Los Angeles is to ban e-cigarettes in public places where tobacco smoking is prohibited.
The LA City Council voted by 14-0 to outlaw their use in indoor workplaces, outdoor dining areas, parks, recreational areas, beaches, bars and nightclubs where lighting up is banned.
"Vaping" lounges and stores will be exempted, in line with cigar and hookah lounges where tobacco smoking is allowed, as will using e-cigarettes for "theatrical purposes".
The battery-powered devices, marketed as aids to quit smoking, allow users to inhale a nicotine-laced vapour, but experts say not enough is known about the effect of the chemicals involved, on smokers or those around them.
"Safer does not mean safe," said the LA County's public health director Dr Jonathan Fielding. "Although they are less harmful than traditional cigarettes, some e-cigarettes contain some health risks."

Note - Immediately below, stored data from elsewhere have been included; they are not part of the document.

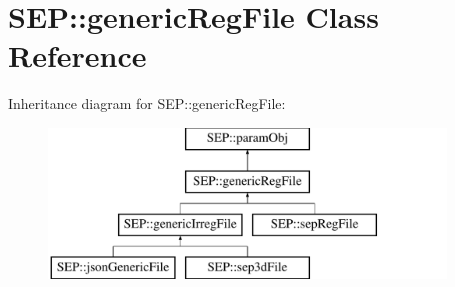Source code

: \hypertarget{class_s_e_p_1_1generic_reg_file}{}\section{S\+EP\+:\+:generic\+Reg\+File Class Reference}
\label{class_s_e_p_1_1generic_reg_file}
Inheritance diagram for S\+EP\+:\+:generic\+Reg\+File\+:\begin{figure}[H]
\begin{center}
\leavevmode
\includegraphics[height=4.000000cm]{class_s_e_p_1_1generic_reg_file}
\end{center}
\end{figure}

He said e-cigarettes had grown into a "US$1.5 billion industry that has caught the attention of big tobacco which historically has had scant regard for public health".
Last December, New York City extended its strict smoking ban to e-cigarettes, barring them from bars, restaurants, parks, beaches and other public places.
The industry has exploded in the United States, doubling turnover in one year to US$1 billion-US$1.7 billion at the end of last year, according to financial group Wells Fargo. Sales grew ninefold between 2010 and 2012, studies suggest.
Regulation varies from state to state in the US, but they are often banned on planes or trains.
In Europe several countries have banned e-cigarettes wherever tobacco smoking is banned, while others outlaw sales to children.
E-cigarettes are banned in several Latin American countries, while in Asia there is relatively little interest in countries where tobacco is cheap.